__EXCERPT PROVIDED__:
━━━━━━━━━━━━━━━━━━━━
Working with Strings - Introduction to Professional C++ - Professional C++ (2014)

Professional C++ (2014)

Part IIntroduction to Professional C++

Chapter 2Working with Strings

WHAT’S IN THIS CHAPTER?

· The differences between C-style strings and C++ strings

· Details of the C++ std::string class

· What raw string literals are

WROX.COM DOWNLOADS FOR THIS CHAPTER

Please note that all the code examples for this chapter are available as a part of this chapter’s code download on the book’s website at www.wrox.com/go/proc++3e on the Download Code tab.

Every program that you write will use strings of some kind. With the old C language there is not much choice but to use a dumb null-terminated character array to represent a string. Unfortunately, doing so can cause a lot of problems, such as buffer overflows, which can result in security vulnerabilities. The C++ STL includes a safe and easy-to-use std::string class that does not have these disadvantages.

This chapter discusses strings in more detail. It starts with a discussion of the old C-style strings, explains their disadvantages, and ends with the C++ string class and raw string literals.

DYNAMIC STRINGS

Strings in languages that have supported them as first-class objects tend to have a number of attractive features, such as being able to expand to any size, or have sub-strings extracted or replaced. In other languages, such as C, strings were almost an afterthought; there was no really good “string” data type, just fixed arrays of bytes. The “string library” was nothing more than a collection of rather primitive functions without even bounds checking. C++ provides a string type as a first-class data type.
━━━━━━━━━━━━━━━━━━━━
__DATA SECTION__:
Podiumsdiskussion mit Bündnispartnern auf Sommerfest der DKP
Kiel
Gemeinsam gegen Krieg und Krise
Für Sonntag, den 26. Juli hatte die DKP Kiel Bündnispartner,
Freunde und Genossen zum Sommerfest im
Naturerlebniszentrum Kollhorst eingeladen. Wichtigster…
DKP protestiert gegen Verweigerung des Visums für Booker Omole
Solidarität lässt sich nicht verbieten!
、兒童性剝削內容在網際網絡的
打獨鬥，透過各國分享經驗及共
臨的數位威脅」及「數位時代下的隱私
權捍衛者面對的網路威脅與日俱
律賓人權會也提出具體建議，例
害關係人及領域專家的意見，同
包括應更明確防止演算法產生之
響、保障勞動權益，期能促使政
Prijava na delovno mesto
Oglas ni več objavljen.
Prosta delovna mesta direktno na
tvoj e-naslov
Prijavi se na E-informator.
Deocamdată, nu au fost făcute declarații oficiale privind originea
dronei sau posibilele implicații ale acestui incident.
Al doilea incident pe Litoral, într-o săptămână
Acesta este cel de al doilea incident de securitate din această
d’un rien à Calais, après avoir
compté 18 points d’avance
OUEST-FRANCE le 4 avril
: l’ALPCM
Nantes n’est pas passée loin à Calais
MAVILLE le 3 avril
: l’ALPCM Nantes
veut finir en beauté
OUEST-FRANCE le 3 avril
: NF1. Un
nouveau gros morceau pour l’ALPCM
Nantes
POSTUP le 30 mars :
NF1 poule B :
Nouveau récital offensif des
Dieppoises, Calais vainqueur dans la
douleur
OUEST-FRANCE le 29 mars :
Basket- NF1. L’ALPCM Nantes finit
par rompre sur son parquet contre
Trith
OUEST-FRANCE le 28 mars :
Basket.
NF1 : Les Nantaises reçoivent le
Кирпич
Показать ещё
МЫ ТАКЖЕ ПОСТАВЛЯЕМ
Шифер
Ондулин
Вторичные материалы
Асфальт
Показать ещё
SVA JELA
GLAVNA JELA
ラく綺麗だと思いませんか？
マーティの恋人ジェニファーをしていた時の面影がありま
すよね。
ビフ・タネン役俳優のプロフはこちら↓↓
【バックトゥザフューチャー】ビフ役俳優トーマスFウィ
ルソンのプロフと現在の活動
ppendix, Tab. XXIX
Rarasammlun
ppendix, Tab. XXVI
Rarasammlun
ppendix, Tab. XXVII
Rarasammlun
━━━━━━━━━━━━━━━━━━━━
Reproduce everything from "WHAT’S IN THIS" down to "have these disadvantages." in the excerpt on C++ strings, swapping "dumb" for "simple". The rows above come from a separate source.

__TASK ANSWER__:
WHAT’S IN THIS CHAPTER?

· The differences between C-style strings and C++ strings

· Details of the C++ std::string class

· What raw string literals are

WROX.COM DOWNLOADS FOR THIS CHAPTER

Please note that all the code examples for this chapter are available as a part of this chapter’s code download on the book’s website at www.wrox.com/go/proc++3e on the Download Code tab.

Every program that you write will use strings of some kind. With the old C language there is not much choice but to use a simple null-terminated character array to represent a string. Unfortunately, doing so can cause a lot of problems, such as buffer overflows, which can result in security vulnerabilities. The C++ STL includes a safe and easy-to-use std::string class that does not have these disadvantages.